## Transcribed page contents
Start of Block
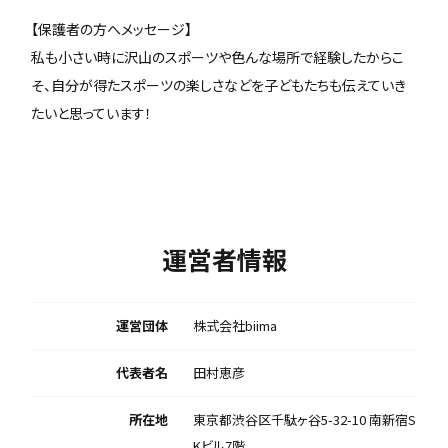
【保護者の方へメッセージ】
私も小さい時に沢山のスポーツや色んな場所で経験したからこ
そ、自分が得たスポーツの楽しさなどを子どもたちも伝えていき
たいと思っています！
運営者情報
運営団体
株式会社biima
代表者名
田村恵彦
所在地
東京都渋谷区千駄ヶ谷5-32-10 南新宿S
Kビル7階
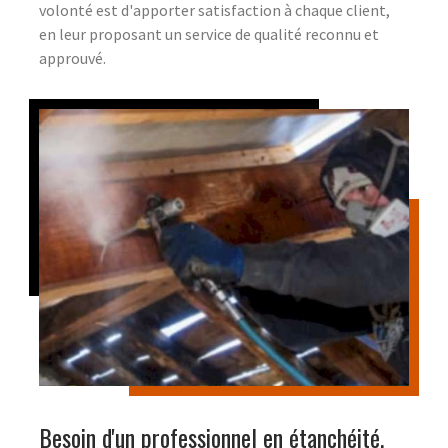
volonté est d'apporter satisfaction à chaque client,
en leur proposant un service de qualité reconnu et
approuvé.
Besoin d'un professionnel en étanchéité,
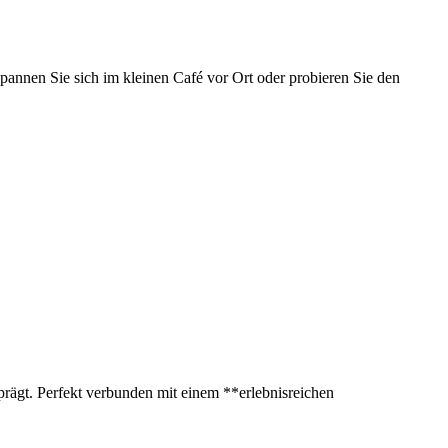
pannen Sie sich im kleinen Café vor Ort oder probieren Sie den
rägt. Perfekt verbunden mit einem **erlebnisreichen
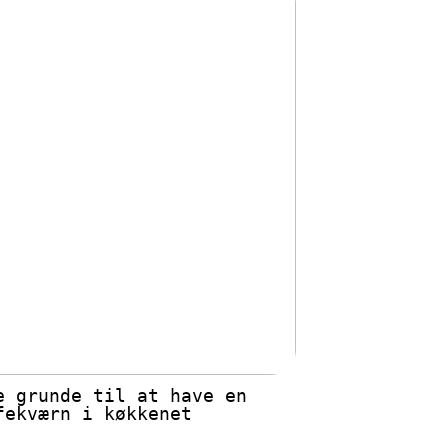
e grunde til at have en
fekværn i køkkenet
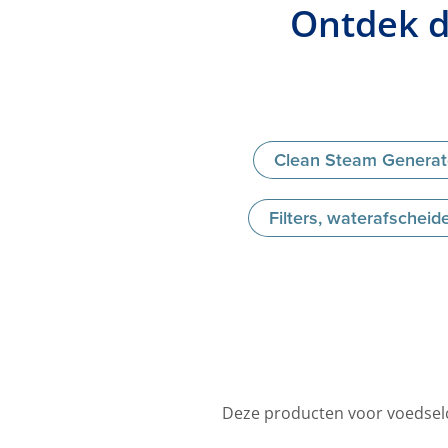
Ontdek d
Clean Steam Generat
Filters, waterafschei
Deze producten voor voedselc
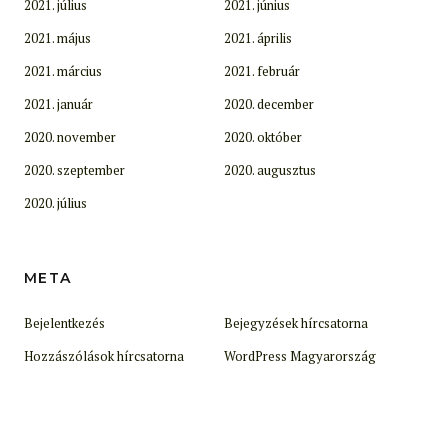
2021. július
2021. június
2021. május
2021. április
2021. március
2021. február
2021. január
2020. december
2020. november
2020. október
2020. szeptember
2020. augusztus
2020. július
META
Bejelentkezés
Bejegyzések hírcsatorna
Hozzászólások hírcsatorna
WordPress Magyarország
End of Block
## Exercise objective
Report, using only a number, how many lines above hold the word "hírcsatorna".

## Result of this task
2